To assess whether object relations theory (ORT) formulations generated by large language models (LLMs) enhance resident education in psychodynamic psychiatry.

Methods

This institutional review board (IRB)–approved observational study was conducted at a single academic program from January to March 2025. Eleven postgraduate year (PGY) 3 and 4 residents submitted de-identified psychotherapy case narratives to a GPT-4 model using a standardized ORT prompt.
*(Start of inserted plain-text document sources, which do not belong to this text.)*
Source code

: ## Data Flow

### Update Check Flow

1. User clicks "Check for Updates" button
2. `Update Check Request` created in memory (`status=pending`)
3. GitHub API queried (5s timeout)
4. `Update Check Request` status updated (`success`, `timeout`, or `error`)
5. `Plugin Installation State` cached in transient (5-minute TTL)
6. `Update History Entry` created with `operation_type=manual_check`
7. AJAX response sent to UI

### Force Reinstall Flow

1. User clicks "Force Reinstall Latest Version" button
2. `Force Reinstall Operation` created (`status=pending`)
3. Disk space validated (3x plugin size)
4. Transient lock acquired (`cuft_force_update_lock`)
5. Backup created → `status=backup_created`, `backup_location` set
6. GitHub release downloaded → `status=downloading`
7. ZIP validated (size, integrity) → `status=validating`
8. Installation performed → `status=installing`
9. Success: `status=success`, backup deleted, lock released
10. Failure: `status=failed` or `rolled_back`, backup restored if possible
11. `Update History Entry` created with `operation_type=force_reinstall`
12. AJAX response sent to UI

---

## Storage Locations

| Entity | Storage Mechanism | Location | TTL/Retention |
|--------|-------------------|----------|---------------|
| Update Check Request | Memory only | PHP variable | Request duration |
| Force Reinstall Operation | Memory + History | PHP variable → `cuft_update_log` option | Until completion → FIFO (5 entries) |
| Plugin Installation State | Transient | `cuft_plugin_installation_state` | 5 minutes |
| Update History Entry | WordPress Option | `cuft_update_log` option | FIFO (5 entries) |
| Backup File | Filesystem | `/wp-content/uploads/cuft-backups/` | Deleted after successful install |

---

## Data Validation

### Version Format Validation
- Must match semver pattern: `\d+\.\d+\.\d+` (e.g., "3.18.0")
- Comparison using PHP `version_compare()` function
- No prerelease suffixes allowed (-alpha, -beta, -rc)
Residents evaluated accuracy, clarity, and educational value using a 10-item, 5-point Likert scale and provided free-text feedback. Descriptive statistics were calculated. Thematic analysis was used to identify key perceptions.

Results

Ten residents completed the rating process. Mean scores ranged from 3.5 to 4.2 across all items, with the highest ratings for identification of objects, affective tone, and educational value. Qualitative analysis identified five themes: (1) improved clarity and structure, (2) stronger conceptual anchoring to ORT, (3) risk of overgeneralization, (4) maternal emphasis bias, and (5) importance of faculty oversight. Residents characterized the outputs as concise and clinically applicable, although they noted occasional factual inaccuracies and misalignments with specific case details.

Conclusions

With appropriate supervision, AI-generated ORT formulations may serve as a valuable adjunct to psychodynamic education by standardizing terminology and supporting conceptual development. Future controlled studies are needed to evaluate effects on Milestone-aligned assessment and applicability to additional psychotherapy models.